- REQUEST:
Copy out every record below word for word, leaving nothing out.

--- start ITEMS ---

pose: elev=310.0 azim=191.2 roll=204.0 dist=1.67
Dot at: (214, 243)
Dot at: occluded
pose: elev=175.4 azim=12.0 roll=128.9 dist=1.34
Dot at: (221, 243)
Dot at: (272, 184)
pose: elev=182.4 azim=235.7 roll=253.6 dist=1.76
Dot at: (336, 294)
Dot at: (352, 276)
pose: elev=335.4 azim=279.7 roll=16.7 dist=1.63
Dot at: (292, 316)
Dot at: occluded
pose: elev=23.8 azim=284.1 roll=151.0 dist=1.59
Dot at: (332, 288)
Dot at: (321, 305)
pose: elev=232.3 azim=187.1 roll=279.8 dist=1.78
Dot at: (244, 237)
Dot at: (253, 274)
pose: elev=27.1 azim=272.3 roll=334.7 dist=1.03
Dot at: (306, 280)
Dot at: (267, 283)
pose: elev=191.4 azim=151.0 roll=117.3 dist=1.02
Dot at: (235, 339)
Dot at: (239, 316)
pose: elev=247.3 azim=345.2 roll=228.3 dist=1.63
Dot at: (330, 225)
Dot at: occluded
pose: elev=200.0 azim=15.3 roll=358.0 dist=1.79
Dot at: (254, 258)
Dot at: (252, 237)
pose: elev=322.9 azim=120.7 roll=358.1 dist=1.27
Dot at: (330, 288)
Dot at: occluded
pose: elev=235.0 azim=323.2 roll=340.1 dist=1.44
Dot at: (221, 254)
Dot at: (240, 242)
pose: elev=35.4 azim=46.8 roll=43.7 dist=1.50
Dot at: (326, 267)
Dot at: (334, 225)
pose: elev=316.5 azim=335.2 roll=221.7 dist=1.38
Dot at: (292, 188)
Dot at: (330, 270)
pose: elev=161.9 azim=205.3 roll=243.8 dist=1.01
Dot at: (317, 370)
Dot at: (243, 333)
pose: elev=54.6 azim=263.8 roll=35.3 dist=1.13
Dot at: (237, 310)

--- end ITEMS ---

- RESPONSE TO THIS EXERCISE:
pose: elev=310.0 azim=191.2 roll=204.0 dist=1.67
Dot at: (214, 243)
Dot at: occluded
pose: elev=175.4 azim=12.0 roll=128.9 dist=1.34
Dot at: (221, 243)
Dot at: (272, 184)
pose: elev=182.4 azim=235.7 roll=253.6 dist=1.76
Dot at: (336, 294)
Dot at: (352, 276)
pose: elev=335.4 azim=279.7 roll=16.7 dist=1.63
Dot at: (292, 316)
Dot at: occluded
pose: elev=23.8 azim=284.1 roll=151.0 dist=1.59
Dot at: (332, 288)
Dot at: (321, 305)
pose: elev=232.3 azim=187.1 roll=279.8 dist=1.78
Dot at: (244, 237)
Dot at: (253, 274)
pose: elev=27.1 azim=272.3 roll=334.7 dist=1.03
Dot at: (306, 280)
Dot at: (267, 283)
pose: elev=191.4 azim=151.0 roll=117.3 dist=1.02
Dot at: (235, 339)
Dot at: (239, 316)
pose: elev=247.3 azim=345.2 roll=228.3 dist=1.63
Dot at: (330, 225)
Dot at: occluded
pose: elev=200.0 azim=15.3 roll=358.0 dist=1.79
Dot at: (254, 258)
Dot at: (252, 237)
pose: elev=322.9 azim=120.7 roll=358.1 dist=1.27
Dot at: (330, 288)
Dot at: occluded
pose: elev=235.0 azim=323.2 roll=340.1 dist=1.44
Dot at: (221, 254)
Dot at: (240, 242)
pose: elev=35.4 azim=46.8 roll=43.7 dist=1.50
Dot at: (326, 267)
Dot at: (334, 225)
pose: elev=316.5 azim=335.2 roll=221.7 dist=1.38
Dot at: (292, 188)
Dot at: (330, 270)
pose: elev=161.9 azim=205.3 roll=243.8 dist=1.01
Dot at: (317, 370)
Dot at: (243, 333)
pose: elev=54.6 azim=263.8 roll=35.3 dist=1.13
Dot at: (237, 310)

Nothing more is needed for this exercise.